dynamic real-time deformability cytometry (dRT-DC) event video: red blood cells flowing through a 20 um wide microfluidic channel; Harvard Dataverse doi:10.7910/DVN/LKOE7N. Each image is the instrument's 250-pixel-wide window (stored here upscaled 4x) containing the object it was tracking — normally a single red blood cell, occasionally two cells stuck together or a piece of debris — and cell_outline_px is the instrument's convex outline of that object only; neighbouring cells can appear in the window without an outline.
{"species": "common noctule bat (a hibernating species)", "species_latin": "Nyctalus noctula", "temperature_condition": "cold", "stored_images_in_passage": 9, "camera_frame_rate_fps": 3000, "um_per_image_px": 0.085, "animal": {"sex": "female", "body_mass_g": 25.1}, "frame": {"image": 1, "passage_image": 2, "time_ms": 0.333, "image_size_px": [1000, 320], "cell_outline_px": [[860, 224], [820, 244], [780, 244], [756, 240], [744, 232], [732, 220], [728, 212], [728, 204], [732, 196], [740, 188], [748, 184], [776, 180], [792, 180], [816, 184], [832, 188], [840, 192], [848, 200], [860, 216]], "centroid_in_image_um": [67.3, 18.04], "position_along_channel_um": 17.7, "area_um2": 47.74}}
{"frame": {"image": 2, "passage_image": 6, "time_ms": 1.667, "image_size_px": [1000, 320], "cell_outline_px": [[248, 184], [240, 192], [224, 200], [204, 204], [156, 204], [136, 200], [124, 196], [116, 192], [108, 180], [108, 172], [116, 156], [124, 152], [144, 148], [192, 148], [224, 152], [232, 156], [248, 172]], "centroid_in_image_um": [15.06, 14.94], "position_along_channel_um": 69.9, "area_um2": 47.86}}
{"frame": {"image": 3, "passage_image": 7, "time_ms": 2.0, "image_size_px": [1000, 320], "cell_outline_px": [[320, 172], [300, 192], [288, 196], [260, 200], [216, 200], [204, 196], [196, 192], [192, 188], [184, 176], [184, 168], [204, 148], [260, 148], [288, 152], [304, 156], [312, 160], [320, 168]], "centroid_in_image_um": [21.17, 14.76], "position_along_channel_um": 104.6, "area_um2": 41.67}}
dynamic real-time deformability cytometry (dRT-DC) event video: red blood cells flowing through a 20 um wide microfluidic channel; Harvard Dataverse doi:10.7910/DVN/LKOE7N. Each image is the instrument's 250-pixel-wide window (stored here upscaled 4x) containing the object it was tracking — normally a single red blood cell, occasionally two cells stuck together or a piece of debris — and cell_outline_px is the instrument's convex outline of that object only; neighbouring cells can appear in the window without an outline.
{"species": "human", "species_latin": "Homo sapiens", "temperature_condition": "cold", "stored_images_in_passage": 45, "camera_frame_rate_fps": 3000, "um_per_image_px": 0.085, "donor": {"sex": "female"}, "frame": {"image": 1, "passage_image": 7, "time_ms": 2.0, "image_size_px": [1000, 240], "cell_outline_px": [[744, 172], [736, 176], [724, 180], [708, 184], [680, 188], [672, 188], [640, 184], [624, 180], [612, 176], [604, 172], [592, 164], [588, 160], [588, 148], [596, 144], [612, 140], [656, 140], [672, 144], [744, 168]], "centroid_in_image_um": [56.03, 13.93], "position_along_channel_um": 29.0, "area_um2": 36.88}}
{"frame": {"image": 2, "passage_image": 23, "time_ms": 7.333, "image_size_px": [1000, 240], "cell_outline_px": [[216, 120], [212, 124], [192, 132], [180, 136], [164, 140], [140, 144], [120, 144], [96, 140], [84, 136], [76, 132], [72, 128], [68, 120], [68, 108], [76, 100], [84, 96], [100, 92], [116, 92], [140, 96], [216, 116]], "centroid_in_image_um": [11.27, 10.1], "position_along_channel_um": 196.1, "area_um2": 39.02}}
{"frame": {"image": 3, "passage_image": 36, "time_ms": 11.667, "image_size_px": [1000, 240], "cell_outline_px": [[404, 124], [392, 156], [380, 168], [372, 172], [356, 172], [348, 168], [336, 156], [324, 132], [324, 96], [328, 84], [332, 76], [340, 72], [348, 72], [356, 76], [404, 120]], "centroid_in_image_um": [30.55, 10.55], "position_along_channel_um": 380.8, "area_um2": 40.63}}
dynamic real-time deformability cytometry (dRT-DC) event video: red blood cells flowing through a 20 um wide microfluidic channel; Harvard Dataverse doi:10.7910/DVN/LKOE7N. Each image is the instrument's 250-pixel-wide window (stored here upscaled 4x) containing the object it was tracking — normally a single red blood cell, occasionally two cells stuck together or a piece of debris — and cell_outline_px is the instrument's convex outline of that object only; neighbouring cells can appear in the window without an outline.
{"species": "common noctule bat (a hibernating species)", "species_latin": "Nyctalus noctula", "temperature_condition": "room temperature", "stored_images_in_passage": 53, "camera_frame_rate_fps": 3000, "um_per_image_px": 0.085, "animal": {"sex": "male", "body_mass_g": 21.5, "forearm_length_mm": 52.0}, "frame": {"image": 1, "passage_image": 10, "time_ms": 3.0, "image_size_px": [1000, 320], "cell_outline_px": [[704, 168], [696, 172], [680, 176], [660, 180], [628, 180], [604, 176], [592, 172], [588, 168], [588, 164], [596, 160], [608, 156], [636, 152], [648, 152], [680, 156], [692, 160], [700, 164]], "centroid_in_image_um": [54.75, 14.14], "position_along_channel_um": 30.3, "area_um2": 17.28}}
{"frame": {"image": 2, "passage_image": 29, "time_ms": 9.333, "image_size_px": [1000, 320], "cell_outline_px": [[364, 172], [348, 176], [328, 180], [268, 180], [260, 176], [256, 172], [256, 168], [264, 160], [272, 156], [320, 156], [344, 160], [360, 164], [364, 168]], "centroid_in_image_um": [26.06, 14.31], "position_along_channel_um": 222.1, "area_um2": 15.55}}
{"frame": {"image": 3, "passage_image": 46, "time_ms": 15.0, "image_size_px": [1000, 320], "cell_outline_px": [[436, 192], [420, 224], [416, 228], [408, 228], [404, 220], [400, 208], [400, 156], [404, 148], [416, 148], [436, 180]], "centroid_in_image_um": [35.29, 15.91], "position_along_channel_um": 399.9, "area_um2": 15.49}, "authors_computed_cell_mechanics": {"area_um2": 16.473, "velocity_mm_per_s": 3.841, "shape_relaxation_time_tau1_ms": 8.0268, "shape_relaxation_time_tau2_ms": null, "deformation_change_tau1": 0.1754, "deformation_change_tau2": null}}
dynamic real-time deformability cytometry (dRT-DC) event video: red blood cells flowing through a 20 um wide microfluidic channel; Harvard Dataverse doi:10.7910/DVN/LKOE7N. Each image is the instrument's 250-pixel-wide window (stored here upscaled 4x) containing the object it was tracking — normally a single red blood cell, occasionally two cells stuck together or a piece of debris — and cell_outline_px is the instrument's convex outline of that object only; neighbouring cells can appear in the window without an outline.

### Goal of the exercise:
Output every entry shown above, exactly.

### Solution to this problem:
dynamic real-time deformability cytometry (dRT-DC) event video: red blood cells flowing through a 20 um wide microfluidic channel; Harvard Dataverse doi:10.7910/DVN/LKOE7N. Each image is the instrument's 250-pixel-wide window (stored here upscaled 4x) containing the object it was tracking — normally a single red blood cell, occasionally two cells stuck together or a piece of debris — and cell_outline_px is the instrument's convex outline of that object only; neighbouring cells can appear in the window without an outline.
{"species": "common noctule bat (a hibernating species)", "species_latin": "Nyctalus noctula", "temperature_condition": "cold", "stored_images_in_passage": 9, "camera_frame_rate_fps": 3000, "um_per_image_px": 0.085, "animal": {"sex": "female", "body_mass_g": 25.1}, "frame": {"image": 1, "passage_image": 2, "time_ms": 0.333, "image_size_px": [1000, 320], "cell_outline_px": [[860, 224], [820, 244], [780, 244], [756, 240], [744, 232], [732, 220], [728, 212], [728, 204], [732, 196], [740, 188], [748, 184], [776, 180], [792, 180], [816, 184], [832, 188], [840, 192], [848, 200], [860, 216]], "centroid_in_image_um": [67.3, 18.04], "position_along_channel_um": 17.7, "area_um2": 47.74}}
{"frame": {"image": 2, "passage_image": 6, "time_ms": 1.667, "image_size_px": [1000, 320], "cell_outline_px": [[248, 184], [240, 192], [224, 200], [204, 204], [156, 204], [136, 200], [124, 196], [116, 192], [108, 180], [108, 172], [116, 156], [124, 152], [144, 148], [192, 148], [224, 152], [232, 156], [248, 172]], "centroid_in_image_um": [15.06, 14.94], "position_along_channel_um": 69.9, "area_um2": 47.86}}
{"frame": {"image": 3, "passage_image": 7, "time_ms": 2.0, "image_size_px": [1000, 320], "cell_outline_px": [[320, 172], [300, 192], [288, 196], [260, 200], [216, 200], [204, 196], [196, 192], [192, 188], [184, 176], [184, 168], [204, 148], [260, 148], [288, 152], [304, 156], [312, 160], [320, 168]], "centroid_in_image_um": [21.17, 14.76], "position_along_channel_um": 104.6, "area_um2": 41.67}}
dynamic real-time deformability cytometry (dRT-DC) event video: red blood cells flowing through a 20 um wide microfluidic channel; Harvard Dataverse doi:10.7910/DVN/LKOE7N. Each image is the instrument's 250-pixel-wide window (stored here upscaled 4x) containing the object it was tracking — normally a single red blood cell, occasionally two cells stuck together or a piece of debris — and cell_outline_px is the instrument's convex outline of that object only; neighbouring cells can appear in the window without an outline.
{"species": "human", "species_latin": "Homo sapiens", "temperature_condition": "cold", "stored_images_in_passage": 45, "camera_frame_rate_fps": 3000, "um_per_image_px": 0.085, "donor": {"sex": "female"}, "frame": {"image": 1, "passage_image": 7, "time_ms": 2.0, "image_size_px": [1000, 240], "cell_outline_px": [[744, 172], [736, 176], [724, 180], [708, 184], [680, 188], [672, 188], [640, 184], [624, 180], [612, 176], [604, 172], [592, 164], [588, 160], [588, 148], [596, 144], [612, 140], [656, 140], [672, 144], [744, 168]], "centroid_in_image_um": [56.03, 13.93], "position_along_channel_um": 29.0, "area_um2": 36.88}}
{"frame": {"image": 2, "passage_image": 23, "time_ms": 7.333, "image_size_px": [1000, 240], "cell_outline_px": [[216, 120], [212, 124], [192, 132], [180, 136], [164, 140], [140, 144], [120, 144], [96, 140], [84, 136], [76, 132], [72, 128], [68, 120], [68, 108], [76, 100], [84, 96], [100, 92], [116, 92], [140, 96], [216, 116]], "centroid_in_image_um": [11.27, 10.1], "position_along_channel_um": 196.1, "area_um2": 39.02}}
{"frame": {"image": 3, "passage_image": 36, "time_ms": 11.667, "image_size_px": [1000, 240], "cell_outline_px": [[404, 124], [392, 156], [380, 168], [372, 172], [356, 172], [348, 168], [336, 156], [324, 132], [324, 96], [328, 84], [332, 76], [340, 72], [348, 72], [356, 76], [404, 120]], "centroid_in_image_um": [30.55, 10.55], "position_along_channel_um": 380.8, "area_um2": 40.63}}
dynamic real-time deformability cytometry (dRT-DC) event video: red blood cells flowing through a 20 um wide microfluidic channel; Harvard Dataverse doi:10.7910/DVN/LKOE7N. Each image is the instrument's 250-pixel-wide window (stored here upscaled 4x) containing the object it was tracking — normally a single red blood cell, occasionally two cells stuck together or a piece of debris — and cell_outline_px is the instrument's convex outline of that object only; neighbouring cells can appear in the window without an outline.
{"species": "common noctule bat (a hibernating species)", "species_latin": "Nyctalus noctula", "temperature_condition": "room temperature", "stored_images_in_passage": 53, "camera_frame_rate_fps": 3000, "um_per_image_px": 0.085, "animal": {"sex": "male", "body_mass_g": 21.5, "forearm_length_mm": 52.0}, "frame": {"image": 1, "passage_image": 10, "time_ms": 3.0, "image_size_px": [1000, 320], "cell_outline_px": [[704, 168], [696, 172], [680, 176], [660, 180], [628, 180], [604, 176], [592, 172], [588, 168], [588, 164], [596, 160], [608, 156], [636, 152], [648, 152], [680, 156], [692, 160], [700, 164]], "centroid_in_image_um": [54.75, 14.14], "position_along_channel_um": 30.3, "area_um2": 17.28}}
{"frame": {"image": 2, "passage_image": 29, "time_ms": 9.333, "image_size_px": [1000, 320], "cell_outline_px": [[364, 172], [348, 176], [328, 180], [268, 180], [260, 176], [256, 172], [256, 168], [264, 160], [272, 156], [320, 156], [344, 160], [360, 164], [364, 168]], "centroid_in_image_um": [26.06, 14.31], "position_along_channel_um": 222.1, "area_um2": 15.55}}
{"frame": {"image": 3, "passage_image": 46, "time_ms": 15.0, "image_size_px": [1000, 320], "cell_outline_px": [[436, 192], [420, 224], [416, 228], [408, 228], [404, 220], [400, 208], [400, 156], [404, 148], [416, 148], [436, 180]], "centroid_in_image_um": [35.29, 15.91], "position_along_channel_um": 399.9, "area_um2": 15.49}, "authors_computed_cell_mechanics": {"area_um2": 16.473, "velocity_mm_per_s": 3.841, "shape_relaxation_time_tau1_ms": 8.0268, "shape_relaxation_time_tau2_ms": null, "deformation_change_tau1": 0.1754, "deformation_change_tau2": null}}
dynamic real-time deformability cytometry (dRT-DC) event video: red blood cells flowing through a 20 um wide microfluidic channel; Harvard Dataverse doi:10.7910/DVN/LKOE7N. Each image is the instrument's 250-pixel-wide window (stored here upscaled 4x) containing the object it was tracking — normally a single red blood cell, occasionally two cells stuck together or a piece of debris — and cell_outline_px is the instrument's convex outline of that object only; neighbouring cells can appear in the window without an outline.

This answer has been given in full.